DIRECTIONS — A line qualifies if it holds the string "school". Copy every qualifying line from the records.
+-------+
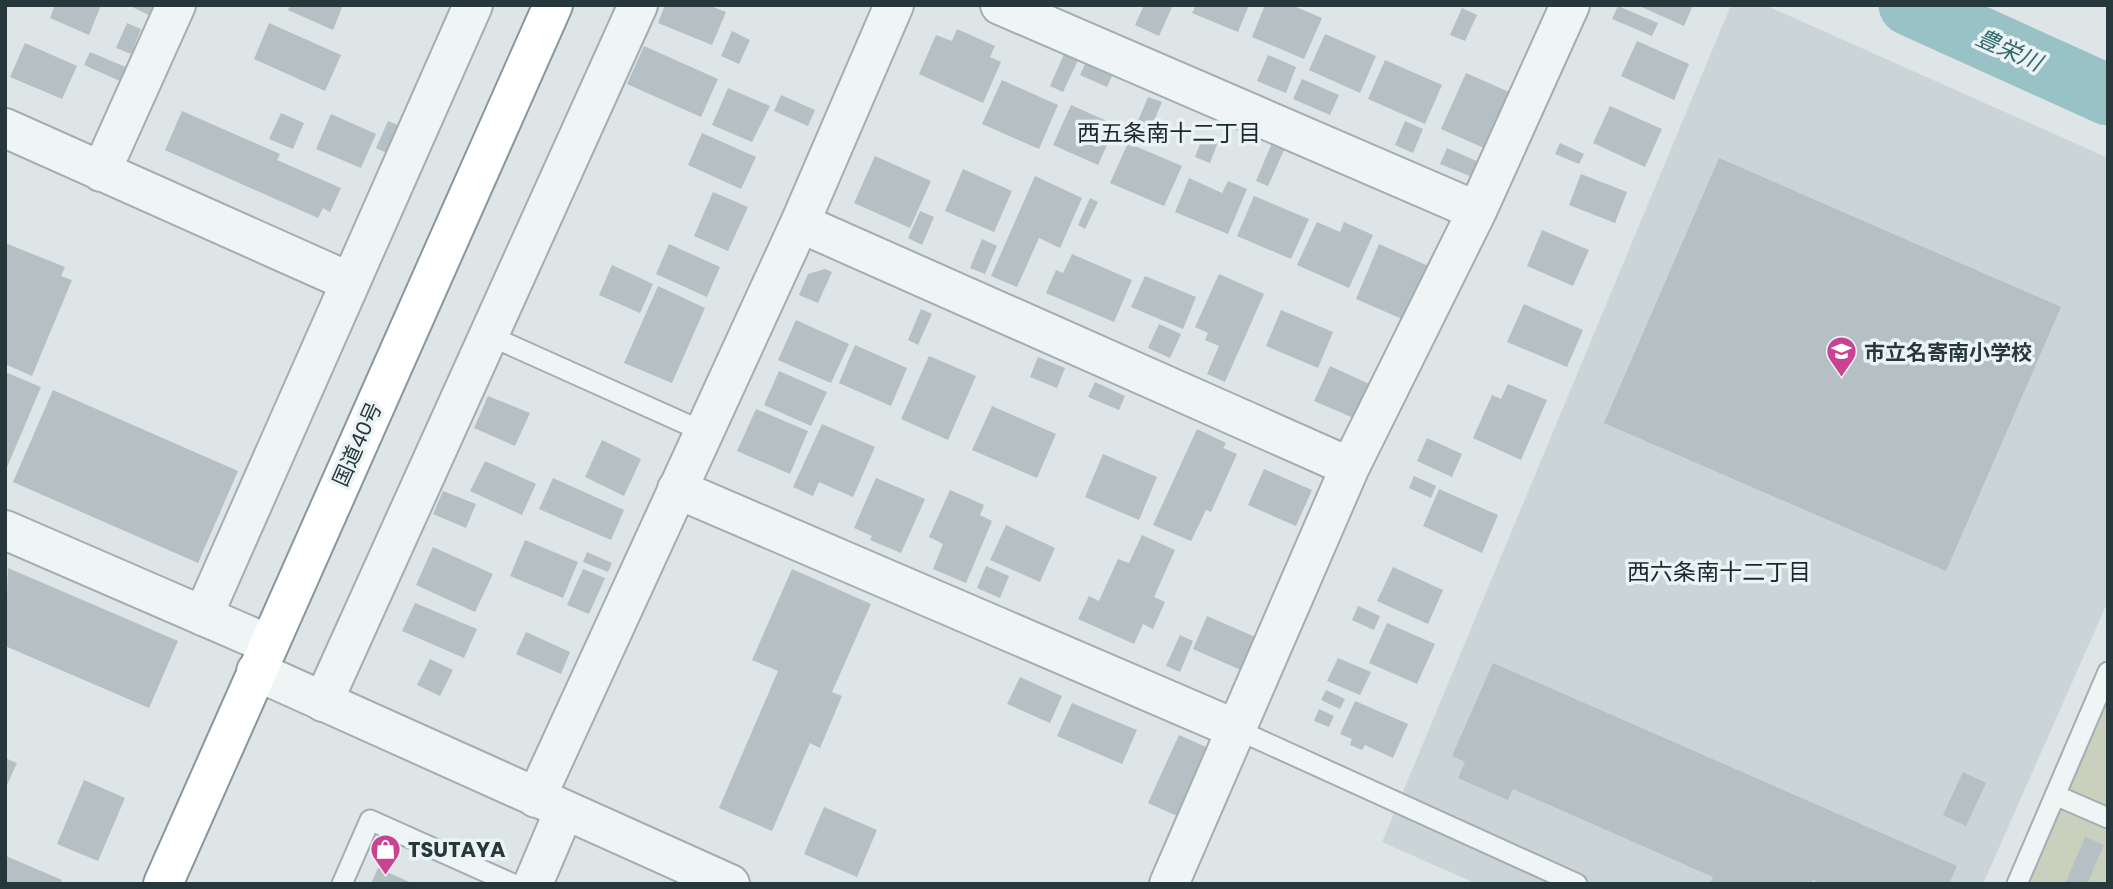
<svg xmlns="http://www.w3.org/2000/svg" width="2113" height="889" font-family="Poppins,'Noto Sans JP',sans-serif">
	<rect width="100%" height="100%" fill="#dde5e6"/>
	<!-- built -->
	<path fill="#cbd5d8" d="M1731 5H1765L2108 158V601L1983 884H1477L1382 842Z"/>
	<!-- green -->
	<path fill="#cad0be" d="M2108 700V884H2028Z"/>
	<g fill="none" stroke-linecap="round" stroke-linejoin="round">
		<!-- river -->
		<path stroke="#98c2c6" stroke-width="61" d="M1909 5 2108 95"/>
	</g>
	<!-- building -->
	<path fill="#b4c0c3" d="M55 5H101L89 35 50 18Z
		M128 5H153L149 15Z
		M290 5H343L333 30 288 10Z
		M665 5H708L726 12 712 45 658 23Z
		M1144 5H1173L1159 36 1135 25Z
		M1196 5H1249L1238 32 1192 13Z
		M1265 5H1291L1322 18 1304 59 1252 37Z
		M1637 5H1693L1684 26Z
		M1618 6 1658 23 1652 36 1612 19Z
		M1462 8 1477 15 1465 41 1450 35Z
		M127 23 141 29 131 54 116 48Z
		M269 23 341 55 325 91 254 59Z
		M957 29 995 46 990 57 1001 62 983 103 919 74 936 35 952 41Z
		M732 31 750 40 739 64 721 56Z
		M1325 34 1376 56 1360 93 1309 70Z
		M1637 41 1689 64 1674 100 1621 76Z
		M25 43 77 66 62 99 10 77Z
		M644 46 718 79 701 117 627 84Z
		M90 52 128 68 122 82 84 65Z
		M1065 52 1079 58 1063 92 1050 86Z
		M1268 55 1296 67 1286 93 1257 81Z
		M1385 60 1442 85 1425 124 1368 99Z
		M1086 62 1113 74 1107 87 1080 75Z
		M1466 73 1509 92 1484 148 1441 129Z
		M1302 79 1339 95 1330 115 1293 99Z
		M1002 80 1058 105 1039 149 982 124Z
		M728 88 770 106 752 142 712 125Z
		M781 95 815 110 808 126 774 111Z
		M1148 97 1162 102 1148 135 1135 128Z
		M1071 105 1116 125 1098 165 1053 145Z
		M1610 106 1662 129 1645 167 1593 143Z
		M182 111 280 154 277 160 341 188 330 212 323 208 318 218 165 150Z
		M281 113 304 123 293 149 269 139Z
		M331 114 376 134 361 168 316 149Z
		M388 121 403 127 391 155 376 148Z
		M1405 121 1423 129 1413 153 1395 145Z
		M702 133 756 157 741 189 688 165Z
		M1203 136 1218 142 1210 163 1195 157Z
		M1128 143 1182 166 1164 206 1110 183Z
		M1560 143 1584 154 1579 164 1555 154Z
		M1271 145 1284 150 1268 186 1256 181Z
		M1447 148 1479 162 1472 177 1440 164Z
		M875 156 931 181 910 228 854 203Z
		M1719 158 2061 307 1946 571 1604 423Z
		M963 169 1012 191 994 232 945 211Z
		M1581 174 1627 192 1615 223 1569 205Z
		M1035 176 1082 198 1060 248 1039 238 1017 287 991 276Z
		M1189 178 1222 193 1228 181 1247 189 1228 234 1175 212Z
		M713 192 748 207 728 251 694 236Z
		M1254 196 1309 219 1291 259 1237 236Z
		M1090 198 1098 202 1085 229 1078 225Z
		M920 211 934 217 922 245 908 238Z
		M1317 222 1340 232 1344 222 1373 235 1349 288 1297 265Z
		M1542 230 1589 250 1573 286 1527 266Z
		M982 239 997 246 985 274 970 268Z
		M5 243 65 267 61 276 72 280 32 376 5 364Z
		M669 244 720 267 707 297 656 274Z
		M1379 244 1433 268 1409 322 1356 299Z
		M1072 254 1132 280 1114 322 1046 293 1056 270 1063 273Z
		M612 265 653 284 640 313 599 295Z
		M825 269 832 272 818 303 799 295 808 274Z
		M1219 274 1264 294 1225 382 1207 374 1219 346 1205 340 1208 333 1195 327Z
		M1145 276 1196 297 1183 329 1131 307Z
		M658 286 705 308 672 383 624 363Z
		M1524 304 1583 330 1567 367 1507 342Z
		M921 309 932 314 918 345 908 340Z
		M1281 310 1333 332 1318 368 1266 346Z
		M796 320 849 344 831 383 778 360Z
		M1159 324 1181 334 1170 358 1148 348Z
		M855 345 907 368 891 406 839 383Z
		M929 356 976 376 948 440 901 419Z
		M1038 357 1065 368 1057 388 1030 377Z
		M1330 366 1376 387 1356 419 1314 401Z
		M779 371 827 392 811 426 764 405Z
		M5 372 41 387 5 472Z
		M1095 382 1125 396 1119 410 1088 397Z
		M1508 384 1547 400 1521 460 1473 438 1492 395 1501 399Z
		M53 390 238 471 198 563 13 482Z
		M488 396 530 413 515 446 474 428Z
		M992 406 1056 434 1037 478 972 450Z
		M756 409 808 431 790 474 737 451Z
		M822 424 875 447 853 497 819 482 813 496 793 487Z
		M1197 429 1226 443 1223 448 1237 454 1211 512 1206 510 1191 541 1153 525Z
		M1427 438 1462 454 1452 477 1417 461Z
		M602 440 641 459 624 496 585 477Z
		M1103 454 1157 477 1139 520 1085 497Z
		M485 461 536 484 522 515 470 491Z
		M1264 469 1312 490 1296 526 1248 505Z
		M1414 476 1436 486 1431 498 1409 488Z
		M553 478 624 510 611 540 539 509Z
		M876 478 925 499 901 553 870 540 872 536 854 528Z
		M1439 489 1498 515 1482 553 1423 526Z
		M950 490 984 505 980 515 992 521 966 583 933 569 943 544 929 537Z
		M443 491 476 504 466 528 433 514Z
		M1006 525 1055 548 1040 582 990 560Z
		M1142 535 1175 550 1154 597 1165 602 1153 629 1143 624 1134 644 1078 619 1089 596 1099 601 1118 559 1129 563Z
		M525 540 578 562 563 598 510 576Z
		M433 547 493 574 475 612 416 585Z
		M587 552 612 563 608 572 583 562Z
		M986 566 1009 576 1000 598 977 588Z
		M1393 567 1443 590 1428 624 1377 601Z
		M8 568 178 641 149 708 5 646Z
		M583 569 605 578 589 614 567 605Z
		M792 569 871 604 832 692 842 696 820 748 810 743 772 831 719 808 778 671 752 660Z
		M415 603 477 629 464 658 402 631Z
		M1358 606 1380 616 1374 630 1352 620Z
		M1207 616 1267 642 1252 675 1193 649Z
		M1387 623 1435 644 1417 684 1369 663Z
		M526 632 570 652 561 674 516 654Z
		M1180 635 1193 641 1180 672 1166 666Z
		M1338 658 1371 672 1360 695 1327 681Z
		M430 659 453 670 440 696 417 685Z
		M1493 663 1957 866 1949 884H1820L1813 880 1811 884H1710L1713 877 1513 789 1508 800 1458 778 1465 762 1452 756Z
		M1020 677 1062 696 1050 723 1007 704Z
		M1326 690 1345 699 1340 709 1321 700Z
		M1355 701 1408 724 1393 758 1365 745 1362 750 1350 745 1352 739 1340 734Z
		M1072 703 1137 730 1122 764 1057 736Z
		M1319 709 1334 716 1329 727 1314 721Z
		M1179 735 1217 752 1186 820 1148 803Z
		M5 758 17 763 5 789Z
		M1963 772 1986 783 1966 826 1943 815Z
		M84 780 125 798 98 861 57 844Z
		M824 807 877 830 857 877 804 854Z
		M2085 837 2104 845 2087 884H2065Z
		M6 856 62 880 60 884H5Z
		M378 868 414 884H371Z"/>
	<g fill="none" stroke-linecap="round" stroke-linejoin="round">
		<defs>
			<path id="service" d="M488 335 704 432
				M1238 730 1577 884
				M2055 795 2108 818
				M342 884 370 820 513 884
				M2017 884 2108 672"/>
			<path id="minor" d="M1000 5 1477 211
				M5 128 350 282
				M101 172 176 5
				M800 223 1350 467
				M677 489 1238 730
				M5 530 268 644
				M256 671 730 884
				M536 798 800 223 894 5
				M533 884 564 811
				M1169 884 1350 467 1477 211 1570 5"/>
			<path id="tertiary" d="M203 616 473 5
				M323 702 638 5"/>
			<path id="trunk" d="M163 884 553 5"/>
		</defs>
		<!-- service casing -->
		<use href="#service" stroke="#a3aeb0" stroke-width="23"/>
		<!-- minor casing -->
		<use href="#minor" stroke="#a3aeb0" stroke-width="42"/>
		<!-- tertiary casing -->
		<use href="#tertiary" stroke="#a3aeb0" stroke-width="42"/>
		<!-- trunk casing -->
		<use href="#trunk" stroke="#85989d" stroke-width="42"/>
		<!-- service -->
		<use href="#service" stroke="#eff4f5" stroke-width="19"/>
		<!-- minor -->
		<use href="#minor" stroke="#eff4f5" stroke-width="38"/>
		<!-- tertiary -->
		<use href="#tertiary" stroke="#eff4f5" stroke-width="38"/>
		<!-- trunk -->
		<use href="#trunk" stroke="#fff" stroke-width="38"/>
	</g>
	<!-- icons -->
	<defs>
		<symbol id="school-pin" viewBox="-11 -11 22 30"><path d="M0 17L-7.5 6A9.5 9.5 0 1 1 7.5 6Z" fill="#ca4392" stroke="#ecf3f4"/><path d="M0-5L7-2L0 1L-7-2ZM-4 1L0 2.5L4 1V4Q0 6-4 4Z" fill="#fff"/></symbol>
		<symbol id="shop-pin" viewBox="-11 -11 22 30"><path d="M0 17L-7.5 6A9.5 9.5 0 1 1 7.5 6Z" fill="#ca4392" stroke="#ecf3f4"/><path d="M-5-2.5h2.3a2.7 3.5 0 0 1 5.4 0H5L5.5 6h-11ZM-1.5-2.5h3a1.5 2.3 0 0 0-3 0Z" fill="#fff"/></symbol>
	</defs>
	<g fill-rule="evenodd">
		<use href="#school-pin" x="1824" y="334" width="35" height="47"/>
		<use href="#shop-pin" x="368" y="832" width="35" height="47"/>
	</g>
	<g text-anchor="middle" dominant-baseline="central" stroke-width="7" stroke-linejoin="round" paint-order="stroke">
		<!-- poi labels -->
		<g font-size="21" font-weight="bold" fill="#27383c" stroke="#ecf3f4" text-anchor="start">
			<text x="1864" y="352">市立名寄南小学校</text>
			<text x="408" y="849">TSUTAYA</text>
		</g>
		<!-- street labels -->
		<g font-size="21" fill="#27383c" stroke="#ecf3f4">
			<text transform="translate(357 444) rotate(-66)">国道40号</text>
		</g>
		<!-- water labels -->
		<g font-size="23" font-style="italic" fill="#32686f" stroke="#ecf3f4">
			<text transform="translate(2009 50) rotate(24)">豊栄川</text>
		</g>
		<!-- neighbourhood labels -->
		<g font-size="23" fill="#19282d" stroke="#ecf3f4">
			<text x="1169" y="133">西五条南十二丁目</text>
			<text x="1719" y="572">西六条南十二丁目</text>
		</g>
	</g>
	<!-- border -->
	<rect width="2113" height="889" fill="none" stroke="#27383c" stroke-width="14"/>
</svg>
+-------+
ANSWER TO THIS PROBLEM —
		<symbol id="school-pin" viewBox="-11 -11 22 30"><path d="M0 17L-7.5 6A9.5 9.5 0 1 1 7.5 6Z" fill="#ca4392" stroke="#ecf3f4"/><path d="M0-5L7-2L0 1L-7-2ZM-4 1L0 2.5L4 1V4Q0 6-4 4Z" fill="#fff"/></symbol>
		<use href="#school-pin" x="1824" y="334" width="35" height="47"/>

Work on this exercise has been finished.